## Source text
============
The CIO Adventure: Now, Next and… Beyond
This blog is a continuation of our MIT CIO Symposium wrap-up. Check-out Part 1 if you haven’t yet. In Part II we pick up with more take-aways from the round-table led by Story+Structure CEO/Founder Chokdee.
Story+Structure CEO/Founder Chokdee led a roundtable discussion covering a wide range of topics exploring the role of human centered design in the technology space. During this discussion we looked at current consumer experience design examples that helped to solidify our positioning on the takeaways, further exploring and identifying what we meant, both for clarification and action.
1. Identifying & managing key touchpoints is critical to establishing your value proposition
One of the startups represented a new kind of cable company based overseas. Competition is stiff, so identifying a key differentiator was top of mind for the company’s CEO/Founder. They began by observing how people watch TV: on-demand programming, ability to record (DVR), and customer demand for low prices. But they also observed that one key touchpoint created either little-to-no engagement or worse, frustration—the remote control. When compared to smartphones, one has to ask, shouldn’t the TV remote offer a similar experience, central to the customer experience?
Another example, raised by a large Silicon Valley computer company, was how to make a dent in an already oversaturated computer systems marketplace. Here, value and experience go a long way. This particular company could provide support services and systems that extended their value proposition beyond their product line by offering services that solved myriad customer issues. Not only could they solve the issues, but internally they could easily scale this service up.
Takeaway: Looking at the entire customer journey top to bottom, leaving no stone unturned, will always offer some insight into increasing, extending, and/or differentiating your value proposition. Note: sometimes that differentiator is staring you in the face (see remote control).
============
## Exercise
Continue the roundtable write-up on human-centered design above, starting after its last sentence.

## Dataset excerpt
============
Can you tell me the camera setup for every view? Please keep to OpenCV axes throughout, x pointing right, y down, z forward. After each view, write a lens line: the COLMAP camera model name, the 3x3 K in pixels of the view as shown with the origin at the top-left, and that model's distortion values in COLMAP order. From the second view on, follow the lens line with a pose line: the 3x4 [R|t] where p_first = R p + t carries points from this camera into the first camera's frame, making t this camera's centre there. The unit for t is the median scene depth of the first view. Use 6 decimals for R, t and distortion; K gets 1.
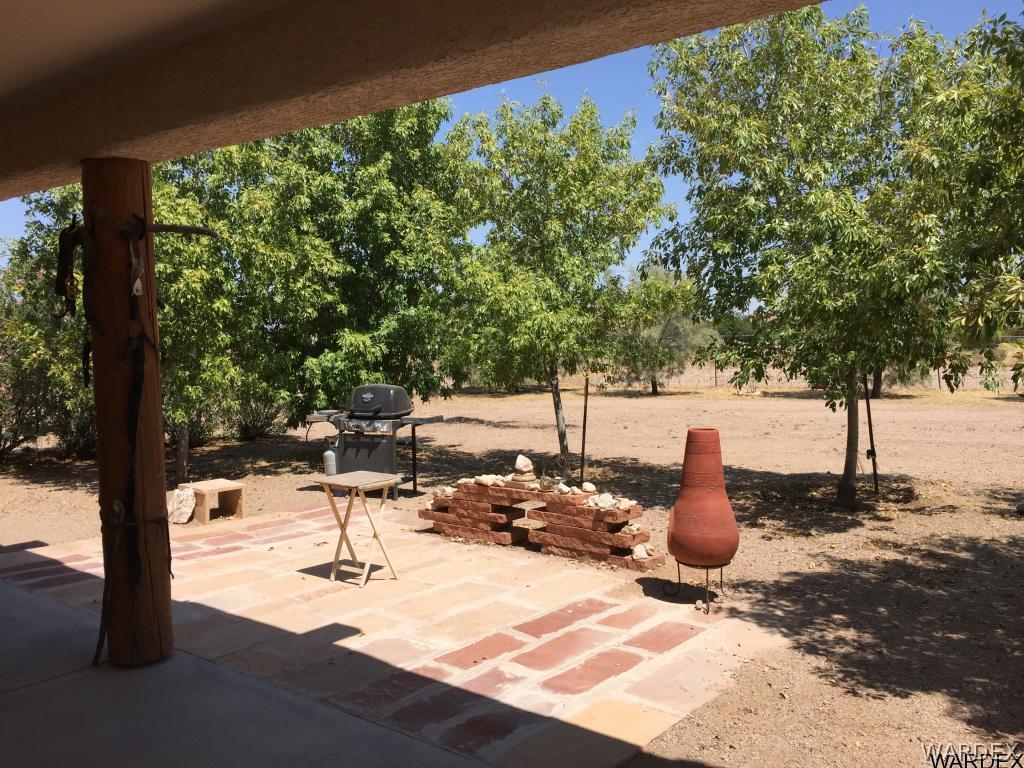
lens RADIAL K [[869.8, 0, 512.0], [0, 869.8, 384.0], [0, 0, 1]] dist [0.082739, -0.126359]
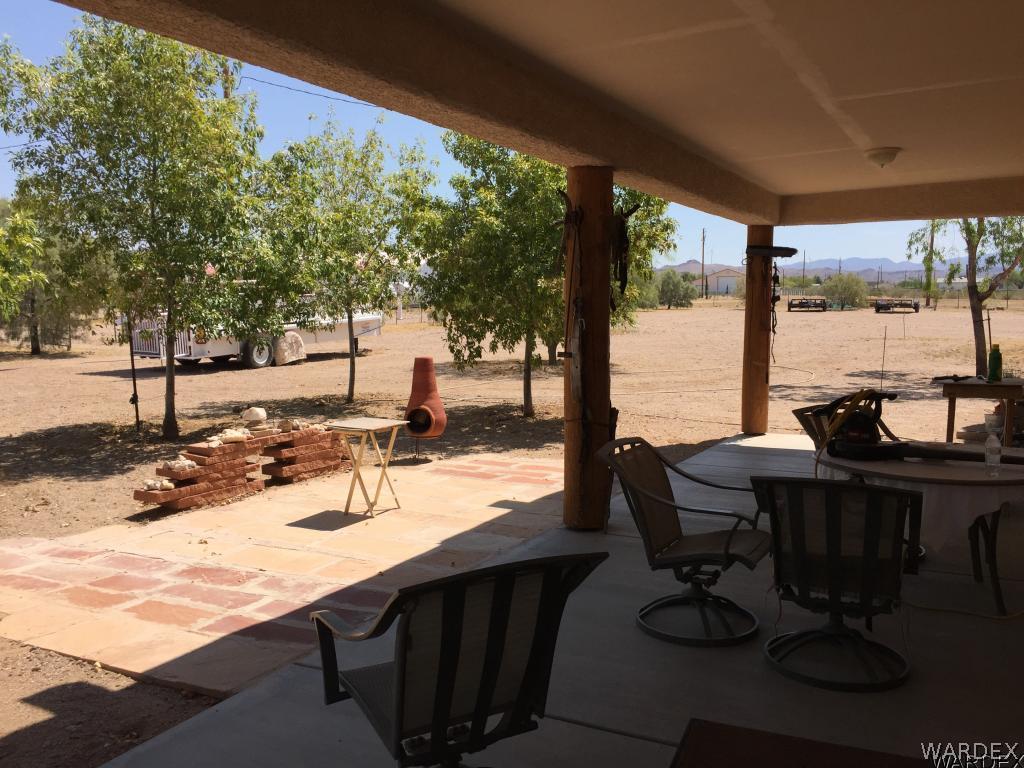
lens RADIAL K [[869.8, 0, 512.0], [0, 869.8, 384.0], [0, 0, 1]] dist [0.082739, -0.126359]
pose [[-0.174018, -0.089430, 0.980673, -1.548886], [0.036885, 0.994577, 0.097244, -0.068370], [-0.984051, 0.053095, -0.169776, 1.143525]]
============
## Solved problem
2. How you manage miscues and expectations is important but some mistakes are not forgivable
One of the participants brought up his positive experience with a popular meal kit service. Everyone in our session appreciated this alternative to grocery shopping, cooking, and dining together. Everything you need shows up on your doorstep, cooking instructions are clear and simple, and the meals vary so you get to try new things all the time. There was broad consensus from the group that it was a promising market, but everyone agreed that consistency was essential. One bad meal or a low perception of a meal’s value could result in customers jumping ship and going to a competitor. The key was how the company would respond to critical feedback in terms of speed, changes, and follow up orders.
There are some mistakes, however, that are not so easily forgivable. One example was of a national floral service that not only delivered a poor-quality product on Mother’s Day, but followed up with an offer for replacement flowers on a different day. The service completely missed the context, timing, and emotions of that special day. There is only one Mother’s Day each year and if you blow it, that mistake may be unforgivable, regardless of the follow-up remedy. Incidentally, a full refund and apology would have gone further than an offer for replacement flowers on a non-holiday. Research from Forrester supports the importance of getting it right. Over the past 20 years Forrester notes that the number of bad experiences a customer is willing to have before considering an alternative has gone from 8 to a staggering 1.
Takeaway: Customers are forgiving to a certain degree especially if they understand that a company is new and ironing out kinks. However the key is how well does that company listen to feedback and act upon it given context, value, and timing.
3. MVP only works if you respond to issues quickly—and don’t make perfect the enemy of good
Building on our last takeaway, many consumers who are willing to try out a new company, product, and/or service are likely to be much less understanding when issues arise. New adopters will find a way to work around bugs or design flaws to get to the value of the experience. For example, there are many IoT apps still in their infancy, but users consider the tradeoff worth the convenience of managing their home appliances and will be less demanding of the UI/UX. For a product to reach the wider market it must be mature and seamless.
Enter the MVP: Minimal Viable Product. Everyone in our session agreed that you can get a lot more value from an MVP if you respond to issues quickly and thoughtfully. This is a key insight into user experience development. Your response—and response time—will help you win over more customers who are willing to not only test your products, but offer you a development roadmap.
Takeaway: Early adopters who are engaged with an MVP understand that there will be issues, and when those issues arise, consumers want to provide feedback and see the issue addressed. How you listen and respond to that feedback, as well as the actions you take, will help you grow your product/service in alignment with customer needs, thus reducing risk and increasing user adoption.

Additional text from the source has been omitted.